◆ **SELECTED PASSAGE**:

____________________

Baldwin’s group is going up against the Houston Heights Beverage Coalition, a political action committee formed earlier this year to push the reversal of the dry law.

Largely at stake is the proposed development of a new H-E-B on a former Fiesta site at 2300 N. Shepherd.

H-E-B wants to buy the property but said it needs to be able to sell wine and beer in order for the store to be economically feasible.

“From a business proposition, if I spend $25 or $30 million building a store I also need to make sure it can earn a fair return,” said Scott McClelland, Houston division president for H-E-B.

The San Antonio-based grocer has put more than $60,000 into the coalition, according to finance reports filed with the Texas Ethics Commission.

Baldwin, who lives in the Heights but outside the dry area, said the election is not about being against H-E-B but preserving the character of the neighborhood.

His group has been urging residents of the dry area to consider the issue apart from H-E-B.

He said more service stations and convenience stores could diminish property values of the homes around them.

“This election is not about H-E-B, it’s about changing the fabric about my community,” Baldwin said.

Honestly, there’s nothing here that you couldn’t learn from reading the dueling op-eds or listening to the interviews that I did with Baldwin and Reilley. The story did remind me that there used to a a tiny HEB – it was called an “HEB Pantry store” back in the day – in the Heights that no one went to because it didn’t have much in it. This whole debate is a little nuts because people in the greater Heights area have been begging to get a real HEB like the one in Montrose in the neighborhood, and if it weren’t for this oddball quirk of history, the announcement that there would be an HEB built on the site of the old Fiesta would be greeted with handsprings and huzzahs. But because we’re held hostage to the way some people viewed the demon rum a century ago, we’re stuck with this silly debate. Everyone in America is ready for the Presidential race to be over, I’m ready for this referendum to be settled.

The dry debate

The Chron hosted a mini-debate about the vote to change the Heights dry ordinance on its Monday op-ed pages. Bill Baldwin represented the status quo, for keeping the Heights (the original Heights) dry.

With the stark reality of land use as it is today, our deed restrictions are patchy, and most properties on high-traffic streets here are not restricted at all. In a city with no zoning, other typical neighborhoods have deed restrictions where the Heights does not. Undoubtedly, the dry area has successfully kept large operators such as Walmart, Target, Sprouts, Kroger and a Whole Foods concept on the way all outside of our historic borders. Eliminate that barrier and you make way for future big-box retailers, gas stations and convenience stores, along with their parking demands and high traffic.

____________________

◆ **DATASET RECORDS**:
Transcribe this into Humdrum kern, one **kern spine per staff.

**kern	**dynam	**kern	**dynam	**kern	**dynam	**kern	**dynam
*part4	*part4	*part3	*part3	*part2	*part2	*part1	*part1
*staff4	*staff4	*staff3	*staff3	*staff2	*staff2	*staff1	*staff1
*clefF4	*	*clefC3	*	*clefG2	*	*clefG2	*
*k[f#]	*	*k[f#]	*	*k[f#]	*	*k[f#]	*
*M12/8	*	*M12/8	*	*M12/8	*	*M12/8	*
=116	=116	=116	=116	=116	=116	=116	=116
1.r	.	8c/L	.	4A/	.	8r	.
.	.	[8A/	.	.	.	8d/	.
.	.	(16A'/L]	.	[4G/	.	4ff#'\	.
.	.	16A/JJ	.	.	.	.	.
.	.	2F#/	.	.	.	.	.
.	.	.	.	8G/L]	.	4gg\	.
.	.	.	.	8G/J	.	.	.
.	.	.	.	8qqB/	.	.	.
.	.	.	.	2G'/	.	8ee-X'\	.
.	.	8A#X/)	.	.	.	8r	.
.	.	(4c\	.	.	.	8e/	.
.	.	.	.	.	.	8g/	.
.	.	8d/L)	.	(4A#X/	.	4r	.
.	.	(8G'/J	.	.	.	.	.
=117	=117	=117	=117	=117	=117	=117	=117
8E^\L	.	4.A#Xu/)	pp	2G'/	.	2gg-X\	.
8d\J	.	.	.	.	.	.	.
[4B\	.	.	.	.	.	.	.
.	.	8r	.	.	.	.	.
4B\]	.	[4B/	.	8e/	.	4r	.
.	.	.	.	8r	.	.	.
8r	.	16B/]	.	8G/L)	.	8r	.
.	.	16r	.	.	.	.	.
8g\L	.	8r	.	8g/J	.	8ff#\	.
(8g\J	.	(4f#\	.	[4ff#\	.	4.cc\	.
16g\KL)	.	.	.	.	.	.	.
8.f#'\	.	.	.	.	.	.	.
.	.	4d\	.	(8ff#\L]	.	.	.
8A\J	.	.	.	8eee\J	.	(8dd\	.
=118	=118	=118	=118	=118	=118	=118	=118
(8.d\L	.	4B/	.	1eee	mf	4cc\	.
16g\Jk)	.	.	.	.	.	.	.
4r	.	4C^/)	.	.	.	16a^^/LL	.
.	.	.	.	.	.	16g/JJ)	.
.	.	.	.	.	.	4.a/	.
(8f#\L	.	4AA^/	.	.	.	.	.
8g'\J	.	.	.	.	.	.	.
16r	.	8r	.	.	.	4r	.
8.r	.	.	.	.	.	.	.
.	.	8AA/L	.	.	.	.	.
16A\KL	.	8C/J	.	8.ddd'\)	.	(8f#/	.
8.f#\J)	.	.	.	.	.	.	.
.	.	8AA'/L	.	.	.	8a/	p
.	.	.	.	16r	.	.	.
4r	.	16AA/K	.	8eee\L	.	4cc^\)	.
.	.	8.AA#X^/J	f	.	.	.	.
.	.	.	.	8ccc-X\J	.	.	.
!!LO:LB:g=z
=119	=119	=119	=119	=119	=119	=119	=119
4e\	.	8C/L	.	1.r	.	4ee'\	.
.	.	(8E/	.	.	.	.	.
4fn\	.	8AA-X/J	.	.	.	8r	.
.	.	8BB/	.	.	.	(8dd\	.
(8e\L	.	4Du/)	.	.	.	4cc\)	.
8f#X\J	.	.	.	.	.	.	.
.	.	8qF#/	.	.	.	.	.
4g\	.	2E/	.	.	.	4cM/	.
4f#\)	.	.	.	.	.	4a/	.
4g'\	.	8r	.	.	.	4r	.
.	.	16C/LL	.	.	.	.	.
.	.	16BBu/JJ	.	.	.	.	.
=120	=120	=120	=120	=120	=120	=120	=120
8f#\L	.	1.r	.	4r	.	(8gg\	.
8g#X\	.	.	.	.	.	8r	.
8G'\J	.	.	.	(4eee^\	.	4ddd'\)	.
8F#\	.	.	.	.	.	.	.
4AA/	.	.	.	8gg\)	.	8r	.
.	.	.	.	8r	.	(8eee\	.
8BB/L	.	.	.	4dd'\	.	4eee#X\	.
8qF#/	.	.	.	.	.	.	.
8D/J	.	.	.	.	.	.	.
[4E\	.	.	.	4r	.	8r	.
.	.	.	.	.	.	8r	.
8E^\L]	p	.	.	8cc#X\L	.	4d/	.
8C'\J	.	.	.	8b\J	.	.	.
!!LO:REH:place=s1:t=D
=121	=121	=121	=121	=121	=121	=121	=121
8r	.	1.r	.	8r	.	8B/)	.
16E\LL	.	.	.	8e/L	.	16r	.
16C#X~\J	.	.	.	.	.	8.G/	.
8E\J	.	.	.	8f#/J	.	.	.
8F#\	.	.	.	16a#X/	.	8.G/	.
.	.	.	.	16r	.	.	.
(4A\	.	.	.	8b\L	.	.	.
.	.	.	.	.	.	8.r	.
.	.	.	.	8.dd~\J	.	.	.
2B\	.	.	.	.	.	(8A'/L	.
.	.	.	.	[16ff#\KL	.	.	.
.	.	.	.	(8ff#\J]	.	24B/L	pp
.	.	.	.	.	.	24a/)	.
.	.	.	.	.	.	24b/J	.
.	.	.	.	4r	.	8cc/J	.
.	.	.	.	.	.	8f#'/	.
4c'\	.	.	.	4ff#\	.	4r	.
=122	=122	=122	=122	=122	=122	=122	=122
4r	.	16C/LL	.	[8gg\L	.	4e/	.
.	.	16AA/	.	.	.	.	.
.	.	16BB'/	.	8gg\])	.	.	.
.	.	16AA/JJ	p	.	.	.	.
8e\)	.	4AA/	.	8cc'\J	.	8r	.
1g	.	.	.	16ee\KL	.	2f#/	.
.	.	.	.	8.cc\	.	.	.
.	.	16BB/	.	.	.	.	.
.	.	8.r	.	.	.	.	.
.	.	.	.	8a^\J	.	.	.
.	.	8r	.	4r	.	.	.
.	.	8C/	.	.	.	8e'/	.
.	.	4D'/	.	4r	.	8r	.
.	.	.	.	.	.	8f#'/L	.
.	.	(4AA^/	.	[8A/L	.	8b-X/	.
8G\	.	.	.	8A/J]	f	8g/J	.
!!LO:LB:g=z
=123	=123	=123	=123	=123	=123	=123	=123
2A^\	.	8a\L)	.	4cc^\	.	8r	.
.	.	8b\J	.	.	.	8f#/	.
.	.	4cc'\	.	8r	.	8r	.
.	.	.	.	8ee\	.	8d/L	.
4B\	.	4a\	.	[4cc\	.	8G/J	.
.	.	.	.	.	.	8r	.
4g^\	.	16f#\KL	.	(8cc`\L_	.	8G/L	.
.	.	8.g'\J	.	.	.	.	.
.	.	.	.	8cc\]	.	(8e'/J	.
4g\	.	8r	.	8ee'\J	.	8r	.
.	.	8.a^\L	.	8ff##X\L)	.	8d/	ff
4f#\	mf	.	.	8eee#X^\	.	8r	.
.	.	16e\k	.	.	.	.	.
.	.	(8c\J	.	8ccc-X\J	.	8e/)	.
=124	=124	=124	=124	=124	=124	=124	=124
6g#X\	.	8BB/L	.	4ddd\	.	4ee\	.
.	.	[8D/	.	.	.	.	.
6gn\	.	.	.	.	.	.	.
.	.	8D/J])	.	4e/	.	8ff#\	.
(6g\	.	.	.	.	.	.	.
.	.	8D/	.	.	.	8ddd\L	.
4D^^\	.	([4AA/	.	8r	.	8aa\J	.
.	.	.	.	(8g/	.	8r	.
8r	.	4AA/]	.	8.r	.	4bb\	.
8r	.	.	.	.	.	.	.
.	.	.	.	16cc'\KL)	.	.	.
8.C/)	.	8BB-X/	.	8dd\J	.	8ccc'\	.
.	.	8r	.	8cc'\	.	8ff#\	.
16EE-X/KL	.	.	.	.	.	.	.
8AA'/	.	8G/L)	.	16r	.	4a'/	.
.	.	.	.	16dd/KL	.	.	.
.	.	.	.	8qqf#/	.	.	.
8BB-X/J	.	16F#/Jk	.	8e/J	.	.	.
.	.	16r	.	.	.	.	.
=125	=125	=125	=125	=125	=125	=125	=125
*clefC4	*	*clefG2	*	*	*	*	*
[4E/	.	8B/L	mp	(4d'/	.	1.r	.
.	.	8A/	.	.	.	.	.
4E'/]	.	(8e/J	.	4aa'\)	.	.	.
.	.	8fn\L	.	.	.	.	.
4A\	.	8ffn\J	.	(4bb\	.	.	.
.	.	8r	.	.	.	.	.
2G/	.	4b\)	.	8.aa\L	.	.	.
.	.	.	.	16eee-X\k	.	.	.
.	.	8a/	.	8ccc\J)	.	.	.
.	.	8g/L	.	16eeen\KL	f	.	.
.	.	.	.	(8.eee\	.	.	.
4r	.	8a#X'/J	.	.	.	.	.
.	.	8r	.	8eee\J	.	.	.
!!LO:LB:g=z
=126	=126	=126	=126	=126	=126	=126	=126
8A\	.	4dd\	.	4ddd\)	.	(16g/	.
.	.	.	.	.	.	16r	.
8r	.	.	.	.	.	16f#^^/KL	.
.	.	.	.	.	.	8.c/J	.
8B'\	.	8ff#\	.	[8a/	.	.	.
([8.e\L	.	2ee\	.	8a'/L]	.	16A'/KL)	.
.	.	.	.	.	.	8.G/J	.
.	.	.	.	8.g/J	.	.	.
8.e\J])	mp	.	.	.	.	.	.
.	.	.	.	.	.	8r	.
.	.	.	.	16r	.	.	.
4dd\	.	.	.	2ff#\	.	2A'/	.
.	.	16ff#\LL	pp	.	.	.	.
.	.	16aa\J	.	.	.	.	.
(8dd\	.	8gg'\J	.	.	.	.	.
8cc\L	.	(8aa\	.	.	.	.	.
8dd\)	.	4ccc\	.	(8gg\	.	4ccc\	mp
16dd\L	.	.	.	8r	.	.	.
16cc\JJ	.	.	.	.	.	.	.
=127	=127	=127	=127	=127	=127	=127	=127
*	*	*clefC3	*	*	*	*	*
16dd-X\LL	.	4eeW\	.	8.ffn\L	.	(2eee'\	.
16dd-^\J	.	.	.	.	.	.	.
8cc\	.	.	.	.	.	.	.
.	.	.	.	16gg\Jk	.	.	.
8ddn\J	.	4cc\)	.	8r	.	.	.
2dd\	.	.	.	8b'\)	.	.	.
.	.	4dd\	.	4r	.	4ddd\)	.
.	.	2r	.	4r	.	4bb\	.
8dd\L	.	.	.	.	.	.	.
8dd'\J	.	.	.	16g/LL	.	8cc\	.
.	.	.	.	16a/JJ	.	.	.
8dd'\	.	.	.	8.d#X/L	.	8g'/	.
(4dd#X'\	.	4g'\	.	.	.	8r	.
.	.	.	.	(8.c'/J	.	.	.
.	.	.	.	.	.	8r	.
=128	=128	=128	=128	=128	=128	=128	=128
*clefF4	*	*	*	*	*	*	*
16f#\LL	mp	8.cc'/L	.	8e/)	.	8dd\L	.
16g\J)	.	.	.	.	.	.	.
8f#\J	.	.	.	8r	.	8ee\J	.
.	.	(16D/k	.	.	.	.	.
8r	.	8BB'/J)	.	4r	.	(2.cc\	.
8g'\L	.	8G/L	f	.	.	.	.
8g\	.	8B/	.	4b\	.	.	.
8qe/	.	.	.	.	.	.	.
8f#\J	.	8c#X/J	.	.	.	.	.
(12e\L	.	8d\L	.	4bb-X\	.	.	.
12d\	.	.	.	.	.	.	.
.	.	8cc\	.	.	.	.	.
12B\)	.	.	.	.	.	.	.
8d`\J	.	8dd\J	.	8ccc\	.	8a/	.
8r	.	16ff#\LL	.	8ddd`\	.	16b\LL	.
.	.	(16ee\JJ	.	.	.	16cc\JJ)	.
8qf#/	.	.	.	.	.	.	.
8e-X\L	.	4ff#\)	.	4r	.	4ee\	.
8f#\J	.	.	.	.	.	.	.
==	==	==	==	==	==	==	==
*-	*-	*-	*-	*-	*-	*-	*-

____________________

◆ **REQUESTS**:
[1] Repeat the stretch of the passage on the Heights dry vote from "The San Antonio-based" through "of the neighborhood.", word for word.
[2] Using the passage on the Heights dry vote, answer yes or no to whether each statement agrees with it, and quote the deciding words: (a) H-E-B has put more than $60,000 into the coalition. (b) Baldwin lives inside the dry area. (c) The proposed H-E-B would go on a former Walmart site.

◆ **SOLUTIONS BELOW**:
[1]
The San Antonio-based grocer has put more than $60,000 into the coalition, according to finance reports filed with the Texas Ethics Commission.

Baldwin, who lives in the Heights but outside the dry area, said the election is not about being against H-E-B but preserving the character of the neighborhood.

[2]
(a) Yes: "The San Antonio-based grocer has put more than $60,000 into the coalition"
(b) No: "Baldwin, who lives in the Heights but outside the dry area"
(c) No: "on a former Fiesta site at 2300 N. Shepherd"